▶ _Task to complete_:
Below are the entries; set down each of them exactly.

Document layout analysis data
════════════════════

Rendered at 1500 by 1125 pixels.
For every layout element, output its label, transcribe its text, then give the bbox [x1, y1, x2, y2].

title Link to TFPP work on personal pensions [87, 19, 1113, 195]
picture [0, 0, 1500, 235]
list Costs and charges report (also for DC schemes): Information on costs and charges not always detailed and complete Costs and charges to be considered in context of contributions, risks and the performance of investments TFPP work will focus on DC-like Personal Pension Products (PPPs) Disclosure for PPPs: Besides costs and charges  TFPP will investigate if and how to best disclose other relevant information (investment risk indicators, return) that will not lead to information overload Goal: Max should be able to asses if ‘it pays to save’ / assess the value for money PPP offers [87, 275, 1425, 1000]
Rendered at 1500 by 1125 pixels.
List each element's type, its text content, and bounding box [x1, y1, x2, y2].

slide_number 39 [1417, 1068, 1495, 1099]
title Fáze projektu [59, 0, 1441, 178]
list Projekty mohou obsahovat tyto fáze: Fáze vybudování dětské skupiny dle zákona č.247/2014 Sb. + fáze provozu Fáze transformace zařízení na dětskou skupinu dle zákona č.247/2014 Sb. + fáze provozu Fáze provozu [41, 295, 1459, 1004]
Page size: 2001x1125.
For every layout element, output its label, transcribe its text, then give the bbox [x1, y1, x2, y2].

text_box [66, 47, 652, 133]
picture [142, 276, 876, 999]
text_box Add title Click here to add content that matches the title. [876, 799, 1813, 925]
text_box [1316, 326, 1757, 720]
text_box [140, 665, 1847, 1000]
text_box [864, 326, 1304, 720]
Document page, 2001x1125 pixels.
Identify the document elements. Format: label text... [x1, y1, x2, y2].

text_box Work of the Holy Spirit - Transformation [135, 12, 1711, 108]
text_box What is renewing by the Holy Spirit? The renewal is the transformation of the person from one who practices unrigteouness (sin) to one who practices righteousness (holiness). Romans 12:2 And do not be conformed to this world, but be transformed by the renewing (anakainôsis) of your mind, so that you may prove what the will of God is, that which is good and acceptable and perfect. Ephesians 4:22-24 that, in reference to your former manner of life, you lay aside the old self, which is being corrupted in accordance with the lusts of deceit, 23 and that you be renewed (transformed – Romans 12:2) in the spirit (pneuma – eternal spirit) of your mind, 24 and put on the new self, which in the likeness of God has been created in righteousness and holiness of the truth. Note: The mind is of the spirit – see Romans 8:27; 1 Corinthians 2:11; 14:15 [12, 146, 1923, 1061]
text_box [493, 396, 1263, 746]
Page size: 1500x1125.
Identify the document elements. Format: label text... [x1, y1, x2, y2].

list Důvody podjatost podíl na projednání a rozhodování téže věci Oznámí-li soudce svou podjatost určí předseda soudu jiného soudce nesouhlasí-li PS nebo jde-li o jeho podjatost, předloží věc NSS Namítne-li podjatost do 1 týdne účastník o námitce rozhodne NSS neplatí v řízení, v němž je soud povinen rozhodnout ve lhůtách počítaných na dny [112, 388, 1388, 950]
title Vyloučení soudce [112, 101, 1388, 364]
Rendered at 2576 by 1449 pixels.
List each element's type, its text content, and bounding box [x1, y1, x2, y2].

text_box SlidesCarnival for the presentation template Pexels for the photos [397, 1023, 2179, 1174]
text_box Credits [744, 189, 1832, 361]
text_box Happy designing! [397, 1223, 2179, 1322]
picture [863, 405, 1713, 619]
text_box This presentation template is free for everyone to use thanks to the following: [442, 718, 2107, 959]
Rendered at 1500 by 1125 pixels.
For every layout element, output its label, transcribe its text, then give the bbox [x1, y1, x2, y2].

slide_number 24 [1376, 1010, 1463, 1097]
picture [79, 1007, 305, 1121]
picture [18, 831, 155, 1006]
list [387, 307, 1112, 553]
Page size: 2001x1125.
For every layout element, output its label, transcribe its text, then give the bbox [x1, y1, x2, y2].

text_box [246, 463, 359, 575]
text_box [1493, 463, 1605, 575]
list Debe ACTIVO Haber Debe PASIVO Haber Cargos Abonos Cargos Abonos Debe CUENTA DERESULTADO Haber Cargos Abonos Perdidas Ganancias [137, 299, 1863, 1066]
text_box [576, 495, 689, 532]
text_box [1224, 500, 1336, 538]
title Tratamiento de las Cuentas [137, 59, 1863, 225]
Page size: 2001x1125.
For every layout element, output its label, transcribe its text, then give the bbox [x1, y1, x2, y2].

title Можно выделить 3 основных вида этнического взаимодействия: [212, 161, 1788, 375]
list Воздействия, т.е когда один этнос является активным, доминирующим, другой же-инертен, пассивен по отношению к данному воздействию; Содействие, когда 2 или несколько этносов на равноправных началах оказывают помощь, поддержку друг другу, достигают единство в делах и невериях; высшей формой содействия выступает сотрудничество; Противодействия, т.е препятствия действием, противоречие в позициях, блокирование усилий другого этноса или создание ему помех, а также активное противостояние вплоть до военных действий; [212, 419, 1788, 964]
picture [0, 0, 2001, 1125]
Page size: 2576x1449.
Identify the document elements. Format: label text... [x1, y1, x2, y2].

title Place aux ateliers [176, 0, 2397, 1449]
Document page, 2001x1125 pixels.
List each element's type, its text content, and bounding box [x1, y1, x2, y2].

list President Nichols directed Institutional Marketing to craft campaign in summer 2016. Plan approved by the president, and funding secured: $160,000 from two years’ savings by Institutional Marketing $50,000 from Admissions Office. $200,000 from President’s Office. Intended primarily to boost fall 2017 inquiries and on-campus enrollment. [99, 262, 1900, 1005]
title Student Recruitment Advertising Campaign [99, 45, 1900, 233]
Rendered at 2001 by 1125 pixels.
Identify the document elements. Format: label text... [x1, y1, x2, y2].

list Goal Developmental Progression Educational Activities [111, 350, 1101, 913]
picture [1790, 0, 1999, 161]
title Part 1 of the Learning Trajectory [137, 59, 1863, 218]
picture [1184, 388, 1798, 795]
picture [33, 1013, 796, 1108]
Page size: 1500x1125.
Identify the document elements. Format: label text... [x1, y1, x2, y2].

════════════════════

▶ _Exercise solution_:
Rendered at 1500 by 1125 pixels.
For every layout element, output its label, transcribe its text, then give the bbox [x1, y1, x2, y2].

title Link to TFPP work on personal pensions [87, 19, 1113, 195]
picture [0, 0, 1500, 235]
list Costs and charges report (also for DC schemes): Information on costs and charges not always detailed and complete Costs and charges to be considered in context of contributions, risks and the performance of investments TFPP work will focus on DC-like Personal Pension Products (PPPs) Disclosure for PPPs: Besides costs and charges  TFPP will investigate if and how to best disclose other relevant information (investment risk indicators, return) that will not lead to information overload Goal: Max should be able to asses if ‘it pays to save’ / assess the value for money PPP offers [87, 275, 1425, 1000]
Rendered at 1500 by 1125 pixels.
List each element's type, its text content, and bounding box [x1, y1, x2, y2].

slide_number 39 [1417, 1068, 1495, 1099]
title Fáze projektu [59, 0, 1441, 178]
list Projekty mohou obsahovat tyto fáze: Fáze vybudování dětské skupiny dle zákona č.247/2014 Sb. + fáze provozu Fáze transformace zařízení na dětskou skupinu dle zákona č.247/2014 Sb. + fáze provozu Fáze provozu [41, 295, 1459, 1004]
Page size: 2001x1125.
For every layout element, output its label, transcribe its text, then give the bbox [x1, y1, x2, y2].

text_box [66, 47, 652, 133]
picture [142, 276, 876, 999]
text_box Add title Click here to add content that matches the title. [876, 799, 1813, 925]
text_box [1316, 326, 1757, 720]
text_box [140, 665, 1847, 1000]
text_box [864, 326, 1304, 720]
Document page, 2001x1125 pixels.
Identify the document elements. Format: label text... [x1, y1, x2, y2].

text_box Work of the Holy Spirit - Transformation [135, 12, 1711, 108]
text_box What is renewing by the Holy Spirit? The renewal is the transformation of the person from one who practices unrigteouness (sin) to one who practices righteousness (holiness). Romans 12:2 And do not be conformed to this world, but be transformed by the renewing (anakainôsis) of your mind, so that you may prove what the will of God is, that which is good and acceptable and perfect. Ephesians 4:22-24 that, in reference to your former manner of life, you lay aside the old self, which is being corrupted in accordance with the lusts of deceit, 23 and that you be renewed (transformed – Romans 12:2) in the spirit (pneuma – eternal spirit) of your mind, 24 and put on the new self, which in the likeness of God has been created in righteousness and holiness of the truth. Note: The mind is of the spirit – see Romans 8:27; 1 Corinthians 2:11; 14:15 [12, 146, 1923, 1061]
text_box [493, 396, 1263, 746]
Page size: 1500x1125.
Identify the document elements. Format: label text... [x1, y1, x2, y2].

list Důvody podjatost podíl na projednání a rozhodování téže věci Oznámí-li soudce svou podjatost určí předseda soudu jiného soudce nesouhlasí-li PS nebo jde-li o jeho podjatost, předloží věc NSS Namítne-li podjatost do 1 týdne účastník o námitce rozhodne NSS neplatí v řízení, v němž je soud povinen rozhodnout ve lhůtách počítaných na dny [112, 388, 1388, 950]
title Vyloučení soudce [112, 101, 1388, 364]
Rendered at 2576 by 1449 pixels.
List each element's type, its text content, and bounding box [x1, y1, x2, y2].

text_box SlidesCarnival for the presentation template Pexels for the photos [397, 1023, 2179, 1174]
text_box Credits [744, 189, 1832, 361]
text_box Happy designing! [397, 1223, 2179, 1322]
picture [863, 405, 1713, 619]
text_box This presentation template is free for everyone to use thanks to the following: [442, 718, 2107, 959]
Rendered at 1500 by 1125 pixels.
For every layout element, output its label, transcribe its text, then give the bbox [x1, y1, x2, y2].

slide_number 24 [1376, 1010, 1463, 1097]
picture [79, 1007, 305, 1121]
picture [18, 831, 155, 1006]
list [387, 307, 1112, 553]
Page size: 2001x1125.
For every layout element, output its label, transcribe its text, then give the bbox [x1, y1, x2, y2].

text_box [246, 463, 359, 575]
text_box [1493, 463, 1605, 575]
list Debe ACTIVO Haber Debe PASIVO Haber Cargos Abonos Cargos Abonos Debe CUENTA DERESULTADO Haber Cargos Abonos Perdidas Ganancias [137, 299, 1863, 1066]
text_box [576, 495, 689, 532]
text_box [1224, 500, 1336, 538]
title Tratamiento de las Cuentas [137, 59, 1863, 225]
Page size: 2001x1125.
For every layout element, output its label, transcribe its text, then give the bbox [x1, y1, x2, y2].

title Можно выделить 3 основных вида этнического взаимодействия: [212, 161, 1788, 375]
list Воздействия, т.е когда один этнос является активным, доминирующим, другой же-инертен, пассивен по отношению к данному воздействию; Содействие, когда 2 или несколько этносов на равноправных началах оказывают помощь, поддержку друг другу, достигают единство в делах и невериях; высшей формой содействия выступает сотрудничество; Противодействия, т.е препятствия действием, противоречие в позициях, блокирование усилий другого этноса или создание ему помех, а также активное противостояние вплоть до военных действий; [212, 419, 1788, 964]
picture [0, 0, 2001, 1125]
Page size: 2576x1449.
Identify the document elements. Format: label text... [x1, y1, x2, y2].

title Place aux ateliers [176, 0, 2397, 1449]
Document page, 2001x1125 pixels.
List each element's type, its text content, and bounding box [x1, y1, x2, y2].

list President Nichols directed Institutional Marketing to craft campaign in summer 2016. Plan approved by the president, and funding secured: $160,000 from two years’ savings by Institutional Marketing $50,000 from Admissions Office. $200,000 from President’s Office. Intended primarily to boost fall 2017 inquiries and on-campus enrollment. [99, 262, 1900, 1005]
title Student Recruitment Advertising Campaign [99, 45, 1900, 233]
Rendered at 2001 by 1125 pixels.
Identify the document elements. Format: label text... [x1, y1, x2, y2].

list Goal Developmental Progression Educational Activities [111, 350, 1101, 913]
picture [1790, 0, 1999, 161]
title Part 1 of the Learning Trajectory [137, 59, 1863, 218]
picture [1184, 388, 1798, 795]
picture [33, 1013, 796, 1108]
Page size: 1500x1125.
Identify the document elements. Format: label text... [x1, y1, x2, y2].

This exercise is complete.